Your instructions:
When you find the line with "408 332 8.32" among the records below, reproduce it and each line after it exactly, ending with the line with "167 16 77.71".

(Scene geometry reasoning data)
◆ ◆ ◆

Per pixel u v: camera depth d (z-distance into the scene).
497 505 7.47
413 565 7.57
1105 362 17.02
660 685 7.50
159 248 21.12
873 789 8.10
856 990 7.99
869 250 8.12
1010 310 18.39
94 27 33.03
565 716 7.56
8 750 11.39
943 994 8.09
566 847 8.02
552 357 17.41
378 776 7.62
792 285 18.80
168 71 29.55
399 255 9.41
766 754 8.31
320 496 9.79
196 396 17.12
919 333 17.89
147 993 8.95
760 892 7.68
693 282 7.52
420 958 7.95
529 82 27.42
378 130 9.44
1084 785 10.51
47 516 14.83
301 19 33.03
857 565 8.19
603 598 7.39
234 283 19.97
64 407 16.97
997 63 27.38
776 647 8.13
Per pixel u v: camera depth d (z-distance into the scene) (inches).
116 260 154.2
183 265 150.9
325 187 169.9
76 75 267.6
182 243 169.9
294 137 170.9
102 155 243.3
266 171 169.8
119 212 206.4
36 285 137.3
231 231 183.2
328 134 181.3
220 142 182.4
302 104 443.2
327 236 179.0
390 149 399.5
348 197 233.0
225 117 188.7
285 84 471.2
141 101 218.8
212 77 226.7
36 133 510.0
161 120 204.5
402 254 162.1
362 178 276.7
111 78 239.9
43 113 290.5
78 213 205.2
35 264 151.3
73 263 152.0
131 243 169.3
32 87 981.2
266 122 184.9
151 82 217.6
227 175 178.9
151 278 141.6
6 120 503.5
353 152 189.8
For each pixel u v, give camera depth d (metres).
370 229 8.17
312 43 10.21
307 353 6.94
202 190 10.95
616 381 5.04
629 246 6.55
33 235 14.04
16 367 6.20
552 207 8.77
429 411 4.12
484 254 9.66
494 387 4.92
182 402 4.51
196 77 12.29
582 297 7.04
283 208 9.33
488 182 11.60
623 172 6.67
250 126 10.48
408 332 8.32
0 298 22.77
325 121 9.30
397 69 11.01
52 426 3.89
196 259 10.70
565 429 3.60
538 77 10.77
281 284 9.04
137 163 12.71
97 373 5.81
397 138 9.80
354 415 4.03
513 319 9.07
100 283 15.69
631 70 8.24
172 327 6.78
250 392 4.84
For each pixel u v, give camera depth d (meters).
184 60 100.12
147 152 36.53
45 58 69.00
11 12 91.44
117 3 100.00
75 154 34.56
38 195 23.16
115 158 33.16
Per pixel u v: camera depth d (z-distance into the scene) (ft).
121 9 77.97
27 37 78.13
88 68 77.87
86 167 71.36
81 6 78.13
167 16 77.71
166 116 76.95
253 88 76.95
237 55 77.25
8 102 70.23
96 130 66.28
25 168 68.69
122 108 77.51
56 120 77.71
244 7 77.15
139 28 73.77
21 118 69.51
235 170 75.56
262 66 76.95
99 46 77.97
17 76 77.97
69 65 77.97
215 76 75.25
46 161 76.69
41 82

◆ ◆ ◆

Response to this exercise:
408 332 8.32
0 298 22.77
325 121 9.30
397 69 11.01
52 426 3.89
196 259 10.70
565 429 3.60
538 77 10.77
281 284 9.04
137 163 12.71
97 373 5.81
397 138 9.80
354 415 4.03
513 319 9.07
100 283 15.69
631 70 8.24
172 327 6.78
250 392 4.84
For each pixel u v, give camera depth d (meters).
184 60 100.12
147 152 36.53
45 58 69.00
11 12 91.44
117 3 100.00
75 154 34.56
38 195 23.16
115 158 33.16
Per pixel u v: camera depth d (z-distance into the scene) (ft).
121 9 77.97
27 37 78.13
88 68 77.87
86 167 71.36
81 6 78.13
167 16 77.71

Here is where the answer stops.